Между мирами
Саша Леа Адина Уикенден сопровождает людей в их потерях — провожает за границу земного мира тех, кто уходит, возвращается и помогает проживать сложные чувства тем, кто остается. Нам она рассказывает, как признание собственной конечности может изменить жизнь, почему важно говорить на сложные темы, и что дает «работа горя».
Важная часть жизни
Мама моя выпустила в своей жизни одну-единственную книгу — «Смерть Есенина», в которой группа ученых и криминалистов расследует, что же реально с ним произошло. Мама — филолог и отвечала за литературный анализ. В это время мне было 5 лет, как-то раз она пришла с работы, и я говорю: «Мама, тебе кто-то звонил», она говорит: «Этот?» — Я говорю: «Нет». — «Этот?» — «Нет. Может быть, тебе Есенн звонил?» Она отвечает: «Нет, Сашенька, он не мог звонить». Я спросила почему, и она мне рассказала.
Я училась на юриста, проработала в этой профессии девять лет. В начале обучения планировала стать криминальным юристом, ездила со следственно-оперативными группами на места преступлений. Получается, эта часть жизни всегда была мне интересна. Сочетание любопытства и моей внутренней устойчивости дало мне возможность копать в тему смерти глубже и как-то смело и открыто говорить об этом в русскоязычном пространстве.
Юристом я перестала быть в 2012 году. С тех пор много где побывала, несколько бизнесов открыла, организовывала сообщества. Была в буддистских монастырях на обучении, проходила молчаливые ретриты и много искала ответов на вопросы о жизни и смерти. На одном из последних мне попалась книга «Искусство умирать» Гоенки. После нее я поняла, что есть целый мир, про который можно писать, говорить, в нем быть, работать. Потом я встретилась с описанием профессии «доулы смерти» и осознала, что суперстранный набор навыков, который я за свою жизнь накопила, идеально подходит к этой профессии.
Удивительно, что в современной форме эту профессию выделил мужчина, Генри Вайс. Он много лет работал в хосписе и ощущал, что в происходящих там процессах чего-то не хватает. Пошел, отучился на родовую доулу и переложил этот концепт на процесс ухода человека. Это одновременно очень новая и очень старая профессия, потому что понятие «доула» имеет греческое происхождение, оно значит «рабыня», и ее задачей было «держать пространство» для своей госпожи. Работа доулы смерти во многом именно про это.
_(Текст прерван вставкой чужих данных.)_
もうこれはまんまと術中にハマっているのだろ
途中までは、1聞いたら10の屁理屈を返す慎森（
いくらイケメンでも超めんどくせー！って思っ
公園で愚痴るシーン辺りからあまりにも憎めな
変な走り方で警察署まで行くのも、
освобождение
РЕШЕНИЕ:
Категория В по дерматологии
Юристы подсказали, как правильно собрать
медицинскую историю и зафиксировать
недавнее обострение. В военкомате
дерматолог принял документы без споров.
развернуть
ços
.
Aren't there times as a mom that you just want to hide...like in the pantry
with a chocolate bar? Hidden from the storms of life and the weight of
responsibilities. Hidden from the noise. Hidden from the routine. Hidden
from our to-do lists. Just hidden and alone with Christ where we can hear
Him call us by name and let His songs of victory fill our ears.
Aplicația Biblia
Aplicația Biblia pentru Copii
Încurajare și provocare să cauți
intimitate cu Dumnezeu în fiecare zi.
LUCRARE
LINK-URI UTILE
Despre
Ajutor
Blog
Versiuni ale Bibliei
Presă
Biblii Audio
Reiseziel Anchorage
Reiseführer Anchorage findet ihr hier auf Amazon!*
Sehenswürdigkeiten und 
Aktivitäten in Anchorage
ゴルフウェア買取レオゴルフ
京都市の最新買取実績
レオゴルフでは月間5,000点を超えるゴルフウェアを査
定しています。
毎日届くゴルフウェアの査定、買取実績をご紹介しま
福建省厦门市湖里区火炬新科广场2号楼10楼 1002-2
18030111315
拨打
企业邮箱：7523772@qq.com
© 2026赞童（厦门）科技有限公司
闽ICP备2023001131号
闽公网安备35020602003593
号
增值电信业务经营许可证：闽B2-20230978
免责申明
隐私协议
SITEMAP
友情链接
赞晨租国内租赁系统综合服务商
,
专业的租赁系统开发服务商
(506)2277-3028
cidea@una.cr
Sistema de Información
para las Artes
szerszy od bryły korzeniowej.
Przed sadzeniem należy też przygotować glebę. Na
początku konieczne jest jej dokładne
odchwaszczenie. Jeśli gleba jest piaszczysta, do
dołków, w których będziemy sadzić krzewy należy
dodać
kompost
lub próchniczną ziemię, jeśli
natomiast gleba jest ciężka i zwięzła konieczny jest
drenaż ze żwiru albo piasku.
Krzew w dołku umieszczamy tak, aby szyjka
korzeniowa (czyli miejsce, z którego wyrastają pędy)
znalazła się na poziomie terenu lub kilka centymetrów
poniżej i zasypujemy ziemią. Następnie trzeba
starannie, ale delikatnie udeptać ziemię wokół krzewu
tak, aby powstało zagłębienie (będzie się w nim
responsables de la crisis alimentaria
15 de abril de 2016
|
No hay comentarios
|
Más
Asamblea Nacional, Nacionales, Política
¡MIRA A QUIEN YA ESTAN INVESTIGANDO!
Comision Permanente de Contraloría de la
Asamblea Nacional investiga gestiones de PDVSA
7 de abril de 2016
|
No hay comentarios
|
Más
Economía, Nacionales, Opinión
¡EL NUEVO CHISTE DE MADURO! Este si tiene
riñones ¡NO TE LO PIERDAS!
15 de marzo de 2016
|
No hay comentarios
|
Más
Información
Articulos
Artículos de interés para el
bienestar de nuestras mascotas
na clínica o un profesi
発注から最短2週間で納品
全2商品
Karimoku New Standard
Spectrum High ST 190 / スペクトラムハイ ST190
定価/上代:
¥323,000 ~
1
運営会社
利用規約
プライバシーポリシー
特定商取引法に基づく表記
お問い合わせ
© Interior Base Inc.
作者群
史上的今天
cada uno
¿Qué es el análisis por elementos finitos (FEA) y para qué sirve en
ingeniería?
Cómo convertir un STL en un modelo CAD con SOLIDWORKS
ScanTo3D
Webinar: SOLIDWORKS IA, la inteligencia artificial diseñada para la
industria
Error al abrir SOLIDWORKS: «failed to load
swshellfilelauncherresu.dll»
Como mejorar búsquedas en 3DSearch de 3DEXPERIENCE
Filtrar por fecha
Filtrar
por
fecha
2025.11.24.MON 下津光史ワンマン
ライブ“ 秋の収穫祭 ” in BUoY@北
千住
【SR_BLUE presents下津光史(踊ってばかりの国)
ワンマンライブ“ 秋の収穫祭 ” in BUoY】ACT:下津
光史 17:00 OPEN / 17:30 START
Держать пространство — это замечать все, что в нем происходит: эмоции, состояния, вербальное и невербальное и понимать, что со всем этим делать в конкретный момент. «Делать» при этом не значит менять или улучшать, это значит проявлять и вместе с участниками процесса решать, как быть дальше.
Важность явности
В моей работе есть такой важный принцип, который называется «делать тайное явным». Все, что находится в поле, но о чем молчится, приносить в пространство и начинать об этом говорить. Самое сложное, что происходит сейчас со всеми нами, это как раз то, что мы не проявляем, не называем вот этого «большого слона», которого все видят, все чувствуют, все переживают, но не говорят о нем. Мне кажется, во многом мы в России, в постсоветском пространстве, в этой точке оказались потому, что не переработали всё, что было в этом веке до нас, в прошлом веке. Все, что нужно было вмещать и о чем не нужно было молчать, — оно до сих пор тайно. Вдобавок во времена СССР была уничтожена почти вся культура горевания и связанная с ней ритуальность.
Это замораживает, это расчеловечивает, это очень важно отгоревать, чтобы получить снова доступ к таким светлым, тонким состояниям, из которых возможен мир, где мы сможем хотя бы подумать, «а точно нам нужно кровопролитие?», «а точно это цель, к которой мы хотим прийти?». Мы не проговорили и не прожили эту травму, и на нее наслаиваются все новые и новые, делая горе очень многослойным, а людей — еще холоднее. Тема потерь всегда очень «заряжена». Она точно рванет, если не понять, как проделать работу горя, как это все проявить, не начать говорить — и это скорее всего будет очень некрасиво и очень больно. Поэтому хочется об этом вещать, писать, обсуждать, чтобы можно было жить дальше.